WFIS has also expanded services that might appeal to larger clients with complex risks.

In May 2006, while still under the name of Acordia, for example, the company announced that it established a gaming practice group in Las Vegas "as a national resource for Wells Fargo and Acordia customers and sales professionals."

The group was launched to provide risk management and insurance purchasing services for casinos, riverboats, Indian gaming and "racinos"--a combination of race tracks and casinos.

This year's purchase of Redwood City, Calif.-based ABD, which will operate as a separate unit, should help WFIS expand its risk management practice, said Mr. Zuercher.

"I think it will improve our risk management capabilities, especially on the West Coast where they have a very strong risk management culture and we tend to be more of a local broker on the West Coast," Mr.
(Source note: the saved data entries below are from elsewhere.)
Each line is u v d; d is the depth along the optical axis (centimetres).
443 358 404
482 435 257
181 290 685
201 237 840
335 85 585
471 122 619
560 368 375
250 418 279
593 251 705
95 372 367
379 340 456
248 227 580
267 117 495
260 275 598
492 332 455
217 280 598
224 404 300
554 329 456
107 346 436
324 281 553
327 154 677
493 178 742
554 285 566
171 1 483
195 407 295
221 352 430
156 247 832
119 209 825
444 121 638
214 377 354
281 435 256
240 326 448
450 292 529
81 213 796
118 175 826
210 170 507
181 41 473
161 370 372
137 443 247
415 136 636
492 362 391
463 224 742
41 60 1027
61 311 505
Zuercher said.

Like several other brokers that place business for midsize and small businesses, WFIS continues to accept payments from insurers. The brokerage reports that contingent or supplemental commissions accounted for 2% of its revenues.

Although, WFIS has not yet had to settle with government regulators over its acceptance of contingent commissions in the same way that its larger rivals have, the brokerage was sued in 2005 by West Virginia Attorney General Darrell V. McGraw Jr., who alleged that Acordia violated state antitrust and consumer protection laws by accepting contingent commissions for sending business to insurers. Mr. Zuercher refused to comment on the status of the suit. Officials in West Virginia say the case is still in the discovery stage and they don't expect a trial before next year.

On July 6, Wells Fargo & Co.'s stock closed at $35.33 a share, with a 52-week high of $36.99 and a $52-week low of $33.01.